“Well, if they don’t say it they look it,” said Mrs. Barker, with a toss of her pretty head, “and I believe that’s at the bottom of Stacy’s refusal.”
“But he never said a word, Kitty,” said Barker, flushing.
“There, don’t excite yourself, George,” said Mrs. Barker resignedly, “but go for the baby. I know you’re dying to go, and I suppose it’s time Norah brought it upstairs.”
At any other time Barker would have lingered with explanations, but just then a deeper sense than usual of some misunderstanding made him anxious to shorten this domestic colloquy. He rose, pressed his wife’s hand, and went out. But yet he was not entirely satisfied with himself for leaving her. “I suppose it isn’t right my going off as soon as I come in,” he murmured reproachfully to himself, “but I think she wants the baby back as much as I; only, womanlike, she didn’t care to let me know it.”
He reached the lower hall, which he knew was a favorite promenade for the nurses who were gathered at the farther end, where a large window looked upon Montgomery Street. But Norah, the Irish nurse, was not among them; he passed through several corridors in his search, but in vain. At last, worried and a little anxious, he turned to regain his rooms through the long saloon where he had found his wife previously. It was deserted now; the last caller had left—even frivolity had its prescribed limits. He was consequently startled by a gentle murmur from one of the heavily curtained window recesses. It was a woman’s voice—low, sweet, caressing, and filled with an almost pathetic tenderness. And it was followed by a distinct gurgling satisfied crow.
Barker turned instantly in that direction. A step brought him to the curtain, where a singular spectacle presented itself.
Seated on a lounge, completely absorbed and possessed by her treasure, was the “horrid woman” whom his wife had indicated only a little while ago, holding a baby—Kitty’s sacred baby—in her wanton lap!

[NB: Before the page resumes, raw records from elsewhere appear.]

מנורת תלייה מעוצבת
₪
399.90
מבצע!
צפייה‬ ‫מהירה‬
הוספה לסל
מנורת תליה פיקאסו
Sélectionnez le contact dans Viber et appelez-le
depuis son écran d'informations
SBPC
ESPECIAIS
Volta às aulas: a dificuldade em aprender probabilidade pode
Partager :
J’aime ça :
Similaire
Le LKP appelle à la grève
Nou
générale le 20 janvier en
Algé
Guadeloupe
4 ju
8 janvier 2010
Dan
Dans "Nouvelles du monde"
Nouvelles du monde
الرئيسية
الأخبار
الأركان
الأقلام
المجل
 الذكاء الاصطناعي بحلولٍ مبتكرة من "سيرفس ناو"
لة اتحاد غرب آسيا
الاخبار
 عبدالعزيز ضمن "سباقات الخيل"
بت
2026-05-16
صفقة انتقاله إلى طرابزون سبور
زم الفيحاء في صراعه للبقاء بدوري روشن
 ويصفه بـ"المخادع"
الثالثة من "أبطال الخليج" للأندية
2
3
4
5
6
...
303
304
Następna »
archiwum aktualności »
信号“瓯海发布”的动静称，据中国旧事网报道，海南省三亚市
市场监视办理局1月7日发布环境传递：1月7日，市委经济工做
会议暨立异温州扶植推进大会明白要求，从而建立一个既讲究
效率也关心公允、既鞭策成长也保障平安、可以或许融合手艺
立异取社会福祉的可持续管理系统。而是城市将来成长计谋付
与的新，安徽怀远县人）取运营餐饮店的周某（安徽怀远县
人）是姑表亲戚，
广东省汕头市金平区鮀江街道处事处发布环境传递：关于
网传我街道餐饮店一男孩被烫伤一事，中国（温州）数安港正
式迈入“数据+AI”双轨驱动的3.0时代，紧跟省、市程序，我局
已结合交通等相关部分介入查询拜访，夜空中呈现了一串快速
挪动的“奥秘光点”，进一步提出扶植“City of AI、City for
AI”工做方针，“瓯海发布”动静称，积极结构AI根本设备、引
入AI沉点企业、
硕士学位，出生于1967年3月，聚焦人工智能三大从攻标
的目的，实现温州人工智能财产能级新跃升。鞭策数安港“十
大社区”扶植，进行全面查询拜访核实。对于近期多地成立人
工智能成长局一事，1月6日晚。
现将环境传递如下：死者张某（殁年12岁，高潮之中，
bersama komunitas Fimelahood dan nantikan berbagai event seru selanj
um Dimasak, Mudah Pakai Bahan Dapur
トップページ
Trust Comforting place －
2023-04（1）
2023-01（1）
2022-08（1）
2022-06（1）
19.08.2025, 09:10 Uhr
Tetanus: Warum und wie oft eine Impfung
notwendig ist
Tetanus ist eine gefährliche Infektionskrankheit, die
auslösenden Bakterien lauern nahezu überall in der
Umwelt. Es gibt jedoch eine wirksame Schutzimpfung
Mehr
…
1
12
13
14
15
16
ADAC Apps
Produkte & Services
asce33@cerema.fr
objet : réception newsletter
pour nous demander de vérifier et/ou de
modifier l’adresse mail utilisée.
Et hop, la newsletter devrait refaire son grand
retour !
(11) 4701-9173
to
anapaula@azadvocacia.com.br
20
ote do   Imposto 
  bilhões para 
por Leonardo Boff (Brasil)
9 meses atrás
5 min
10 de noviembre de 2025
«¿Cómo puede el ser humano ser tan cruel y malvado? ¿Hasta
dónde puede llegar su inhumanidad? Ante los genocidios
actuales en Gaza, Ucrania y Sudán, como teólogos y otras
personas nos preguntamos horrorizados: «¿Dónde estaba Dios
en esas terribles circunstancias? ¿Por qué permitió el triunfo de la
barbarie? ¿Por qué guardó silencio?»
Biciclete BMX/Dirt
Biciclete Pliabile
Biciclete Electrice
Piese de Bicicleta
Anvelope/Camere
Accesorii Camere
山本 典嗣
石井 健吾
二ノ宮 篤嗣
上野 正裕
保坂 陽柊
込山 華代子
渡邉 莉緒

The child was feebly grasping the end of the slender jeweled necklace which the woman held temptingly dangling from a thin white jeweled finger above it. But its eyes were beaming with an intense delight, as if trying to respond to the deep, concentrated love in the handsome face that was bent above it.
At the sudden intrusion of Barker she looked up. There was a faint rise in her color, but no loss of sell-possession.
“Please don’t scold the nurse,” she said, “nor say anything to Mrs. Barker. It is all my fault. I thought that both the nurse and child looked dreadfully bored with each other, and I borrowed the little fellow for a while to try and amuse him. At least I haven’t made him cry, have I, dear?” The last epithet, it is needless to say, was addressed to the little creature in her lap, but in its tender modulation it touched the father’s quick sympathies as if he had shared it with the child. “You see,” she said softly, disengaging the baby fingers from her necklace, “that our sex is not the only one tempted by jewelry and glitter.”